Logo na entrada de acesso ao portão A do Maracanã, a voz de Gilberto Gil que ecoava do alto-falante dava boas-vindas aos torcedores: "Andar com fé eu vou, que a fé não costuma 'faiá'". Embalado pela canção, o público ia aos poucos tomando assento e tingindo de amarelo todo o estádio.
Na fileira "I", do bloco 501, o estudante Arthur Mendonça de Pinho, 8, vestia camiseta branca da Olimpíada e segurava um daqueles infláveis no formato de mão, pintado com os desenhos das mascotes da Rio-2016, Tom e Vinicius.
A ansiedade era tamanha que, no calor da torcida, mal permitia a ele brincar com o objeto. Era a primeira vez que o garoto, de Rio das Ostras (RJ), assistia a um jogo da seleção brasileira.
"Tenho fé que o placar será de ao menos dois a zero", disse ele, tímido.
Ao ser questionado para que time torcia, Arthur deu um sorriso amarelo tão quanto o das camisetas que o circundavam. Durante aquele dedinho de prosa, o menino encontrava-se entre a "cruz e a espada": o pai é vascaíno, a mãe, flamenguista, e ele, anda incrédulo, não decidiu definitivamente para qual time irá torcer. Para ela, diz que é "Flamengo", para ele, "Vasco".
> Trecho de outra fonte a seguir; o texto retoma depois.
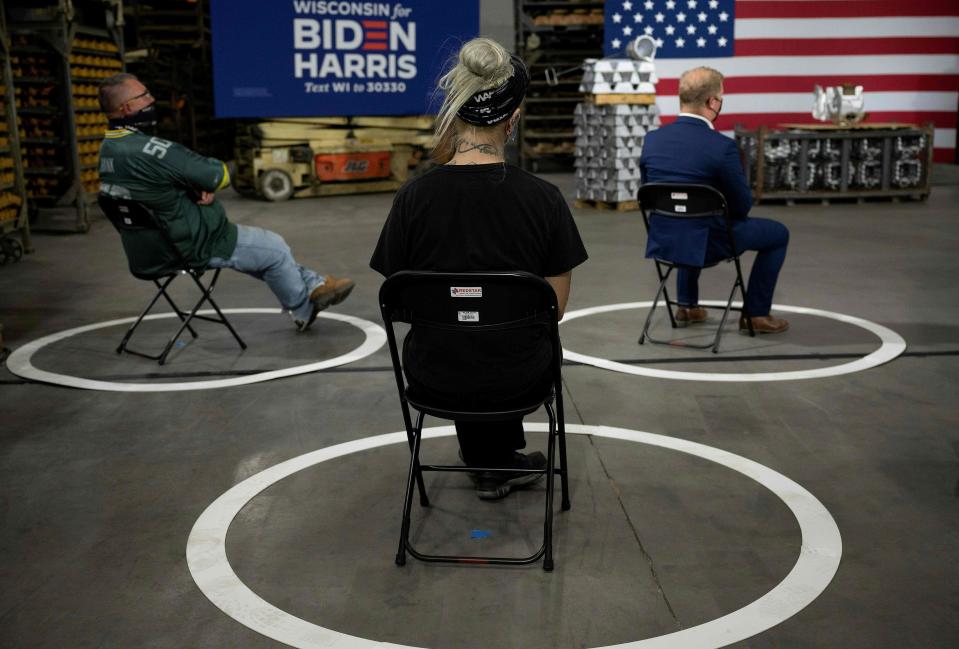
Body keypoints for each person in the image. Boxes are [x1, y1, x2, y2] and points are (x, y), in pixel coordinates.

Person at [370, 38, 588, 500]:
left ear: (458, 113)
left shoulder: (414, 198)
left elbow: (400, 301)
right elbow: (556, 309)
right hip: (520, 377)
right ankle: (496, 462)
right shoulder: (543, 199)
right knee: (504, 333)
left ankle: (490, 463)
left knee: (462, 331)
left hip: (434, 376)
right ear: (513, 118)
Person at [96, 73, 354, 332]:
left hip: (145, 250)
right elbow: (218, 175)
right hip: (193, 244)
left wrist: (188, 186)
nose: (152, 99)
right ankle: (304, 309)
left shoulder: (109, 150)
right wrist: (200, 182)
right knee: (275, 249)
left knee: (262, 254)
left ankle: (315, 284)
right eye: (145, 96)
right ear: (127, 107)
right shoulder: (151, 149)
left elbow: (150, 187)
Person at [639, 66, 790, 333]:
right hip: (710, 242)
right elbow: (742, 206)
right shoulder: (721, 147)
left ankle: (686, 305)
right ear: (712, 102)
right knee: (778, 234)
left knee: (686, 216)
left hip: (664, 239)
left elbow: (648, 194)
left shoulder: (653, 140)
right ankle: (755, 314)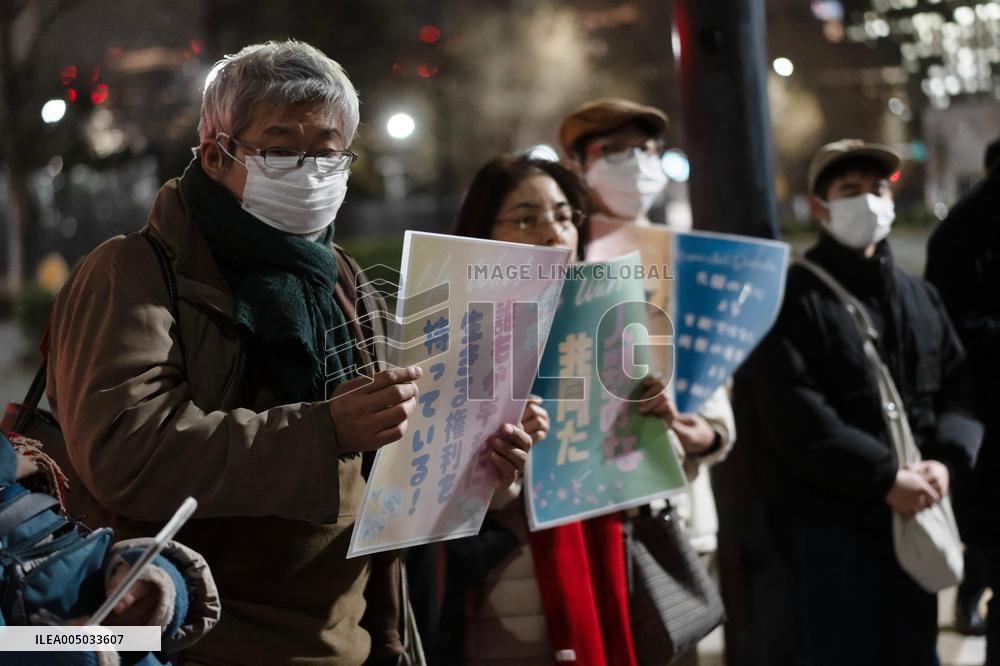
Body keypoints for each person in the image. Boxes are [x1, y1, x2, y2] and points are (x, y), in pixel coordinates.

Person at [43, 40, 532, 665]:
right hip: (198, 640)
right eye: (280, 150)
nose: (308, 170)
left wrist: (482, 465)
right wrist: (322, 430)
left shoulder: (345, 280)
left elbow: (392, 463)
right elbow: (125, 453)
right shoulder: (133, 273)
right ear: (216, 153)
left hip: (352, 638)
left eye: (326, 153)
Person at [412, 153, 689, 665]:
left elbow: (641, 476)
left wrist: (656, 424)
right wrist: (507, 461)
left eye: (564, 217)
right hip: (510, 582)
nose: (552, 233)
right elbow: (431, 490)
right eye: (527, 219)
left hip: (606, 557)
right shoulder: (455, 334)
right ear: (484, 233)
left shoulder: (606, 320)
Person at [751, 139, 982, 665]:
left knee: (915, 650)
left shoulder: (920, 296)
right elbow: (795, 414)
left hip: (917, 516)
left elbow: (959, 389)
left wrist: (946, 462)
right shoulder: (795, 299)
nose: (868, 201)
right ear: (819, 207)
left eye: (877, 188)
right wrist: (884, 479)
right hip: (833, 532)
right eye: (849, 190)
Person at [558, 99, 735, 563]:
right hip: (583, 511)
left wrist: (709, 434)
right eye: (614, 150)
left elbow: (709, 377)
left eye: (647, 149)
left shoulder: (679, 258)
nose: (636, 162)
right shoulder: (559, 258)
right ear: (575, 164)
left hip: (675, 510)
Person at [925, 136, 1000, 655]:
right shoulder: (971, 226)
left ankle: (973, 596)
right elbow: (950, 330)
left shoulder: (962, 224)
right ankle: (971, 596)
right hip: (984, 410)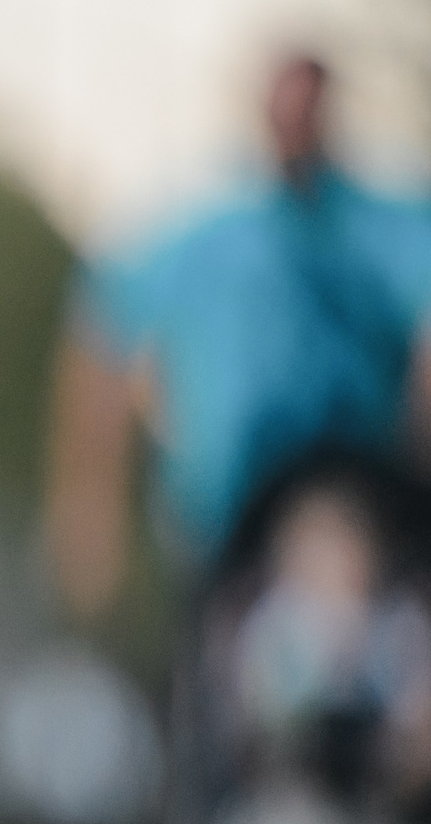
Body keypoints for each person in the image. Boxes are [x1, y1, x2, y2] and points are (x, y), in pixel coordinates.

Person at [45, 52, 431, 614]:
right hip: (229, 518)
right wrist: (89, 508)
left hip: (368, 502)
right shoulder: (206, 237)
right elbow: (104, 326)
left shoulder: (387, 227)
No alto de seu 1,32 metros de altura, uma coisa Arthur não tem mais dúvida: "somos todos Gabriel Jesus".
Do canto extremo da direita, o guatemalteco Jorge Cardona, 49, alimentava esperança de ver Honduras na final.
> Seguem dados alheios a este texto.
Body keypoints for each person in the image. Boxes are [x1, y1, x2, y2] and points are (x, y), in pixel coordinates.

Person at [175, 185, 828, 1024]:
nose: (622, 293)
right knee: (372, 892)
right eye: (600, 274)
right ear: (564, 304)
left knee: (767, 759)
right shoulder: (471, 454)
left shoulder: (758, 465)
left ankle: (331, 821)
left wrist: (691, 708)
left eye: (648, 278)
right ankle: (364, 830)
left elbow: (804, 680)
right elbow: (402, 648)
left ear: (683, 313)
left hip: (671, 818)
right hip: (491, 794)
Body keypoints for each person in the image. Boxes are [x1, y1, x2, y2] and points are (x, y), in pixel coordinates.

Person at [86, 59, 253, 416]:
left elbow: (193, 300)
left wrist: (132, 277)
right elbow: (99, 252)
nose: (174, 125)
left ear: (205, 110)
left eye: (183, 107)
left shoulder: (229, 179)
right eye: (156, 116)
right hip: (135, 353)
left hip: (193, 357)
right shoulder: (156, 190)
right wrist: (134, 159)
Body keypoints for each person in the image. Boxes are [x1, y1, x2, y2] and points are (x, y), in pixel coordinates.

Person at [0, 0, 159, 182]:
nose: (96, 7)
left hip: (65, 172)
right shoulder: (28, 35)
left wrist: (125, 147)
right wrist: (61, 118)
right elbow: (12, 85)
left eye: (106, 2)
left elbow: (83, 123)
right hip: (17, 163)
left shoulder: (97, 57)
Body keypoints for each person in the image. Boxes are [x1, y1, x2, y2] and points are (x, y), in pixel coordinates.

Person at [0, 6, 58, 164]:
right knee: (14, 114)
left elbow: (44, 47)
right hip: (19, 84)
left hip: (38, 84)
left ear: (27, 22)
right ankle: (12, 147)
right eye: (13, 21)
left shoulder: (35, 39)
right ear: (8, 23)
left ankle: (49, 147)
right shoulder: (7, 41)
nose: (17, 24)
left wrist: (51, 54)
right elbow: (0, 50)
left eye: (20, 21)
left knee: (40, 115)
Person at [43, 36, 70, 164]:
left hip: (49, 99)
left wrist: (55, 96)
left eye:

"Tenho muitos amigos por lá. O país anda cabisbaixo, triste, violento, uma vitória, sobretudo contra o Brasil, iria aumentar a esperança, a autoestima dos hondurenhos", defendia.
Discurso semelhante pregava o instrutor de mergulho Oswaldo de Jesus, 40, de Belize, porém, com uma ressalva: "O Brasil não tem se saído muito bem no futebol, mas a força e a fé da torcida podem levar o time a ser campeão", disse, tendo a sua voz abafada pelo grito da multidão.
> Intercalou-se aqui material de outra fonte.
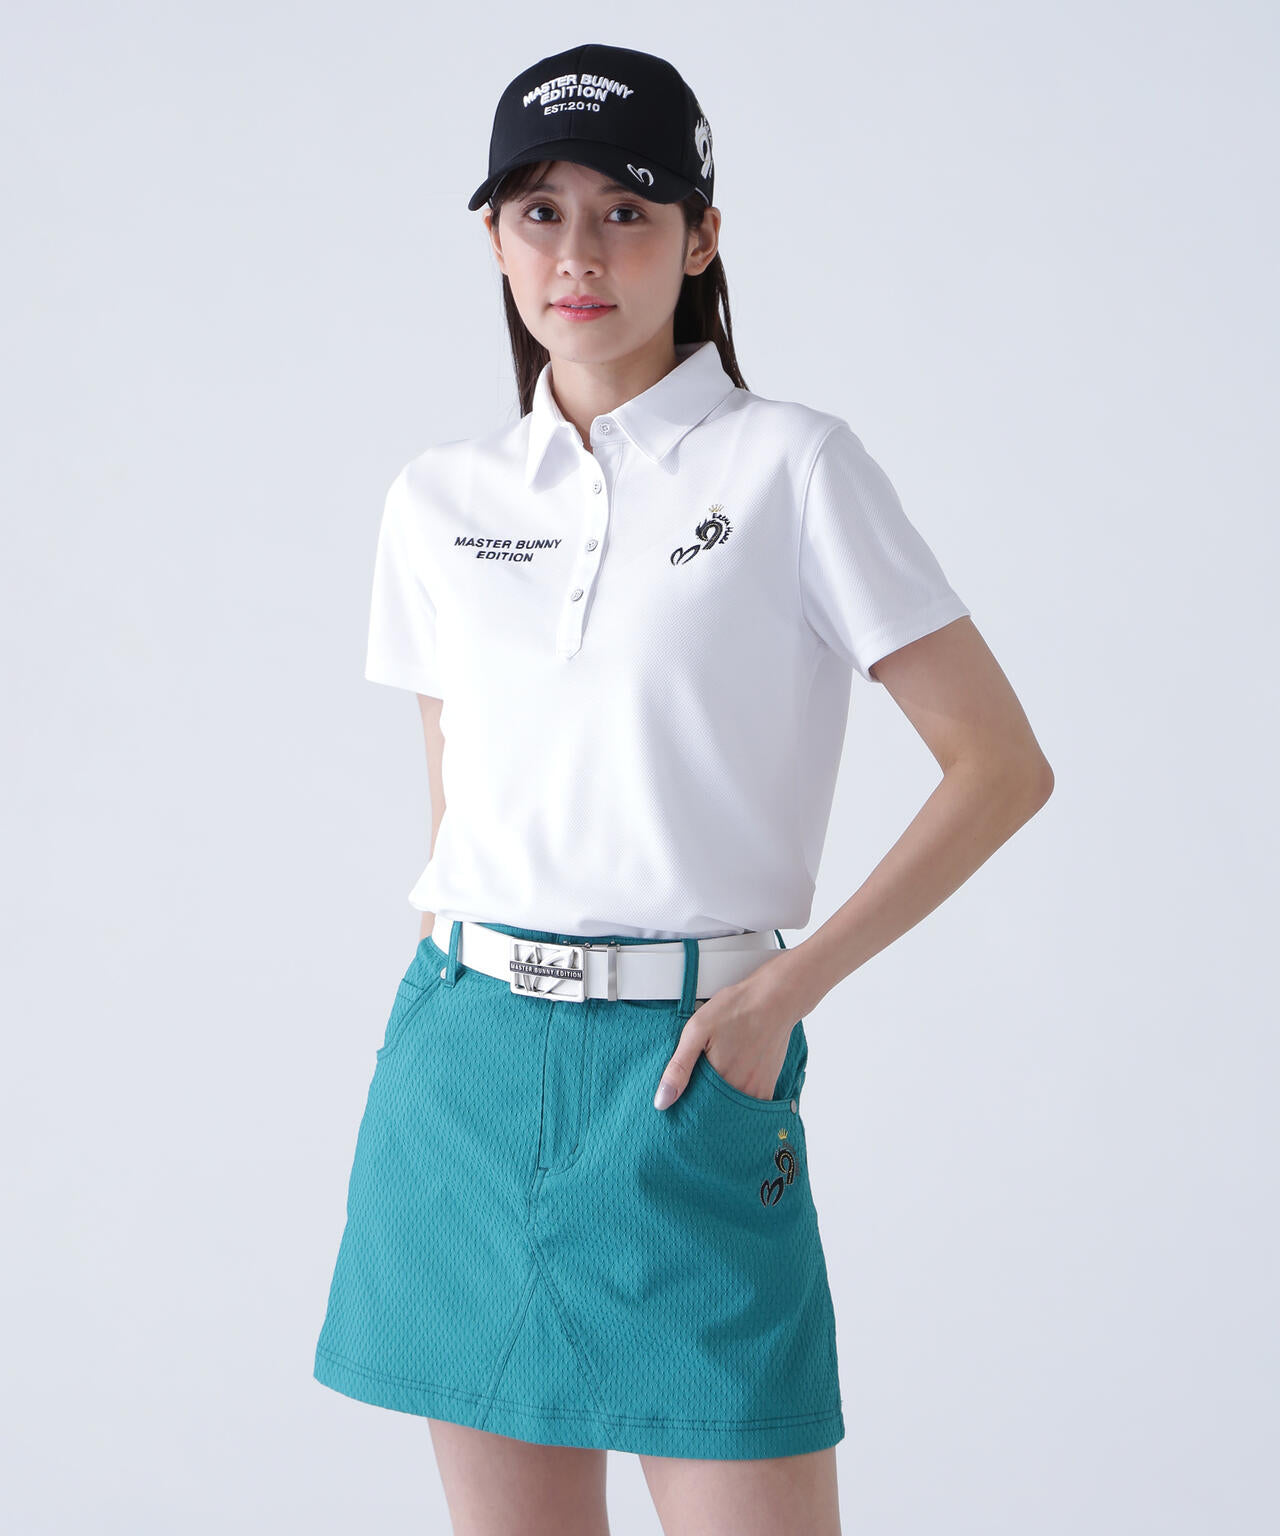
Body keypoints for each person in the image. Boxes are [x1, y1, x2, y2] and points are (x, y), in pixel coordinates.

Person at [313, 41, 1053, 1536]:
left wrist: (785, 994)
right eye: (539, 212)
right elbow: (458, 787)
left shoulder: (791, 469)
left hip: (688, 1071)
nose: (577, 255)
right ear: (494, 237)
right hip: (463, 1071)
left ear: (701, 236)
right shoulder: (440, 500)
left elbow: (1000, 766)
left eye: (626, 212)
"Glória, glória, aleluuuia, glória, glória, aleluuuia, glória, glória, aleluuuia, é Gabriel Jesus." Segundo gol do time brasileiro. Primeiro do camisa 11.
Pertinho dali, na fileira "J", cadeira 12, o colombiano Giovanny Alberto Navarro Sanchez, 41, estava perplexo perante a algazarra. "Por Deus, o que é isso?", questionou.
Padre da diocese de Girardot, município localizado na província Alto Magdalena, a cerca de duas horas da capital, Bogotá, Sanchez, até então, não sabia que o Jesus aclamado por todo o Maracanã se tratava do jogador brasileiro. "A fé do povo é algo curioso", brincou o padre, depois de tomar ciência da história do nosso artilheiro.
Quando Gabriel Jesus fez o segundo dele na partida, a torcida passou a emendar a saudação, acompanhada por um outro grito, este com gostinho de revanche: "Ohhh Alemanha pode esperar, a sua hora vai chegar".
No fim da goleada, de 6 a 0, que garantiu vaga na final do torneio de futebol, Arthur já agitava sem parar seu inflável de mascotes, ao sabor do cântico do estádio. O garotinho talvez seja novo demais para conhecer uma outra canção, que também tocou nesta quarta (17) festiva no Maracanã, aquela do Skank cuja a letra diz o seguinte: "Que coisa linda é uma partida de futebol".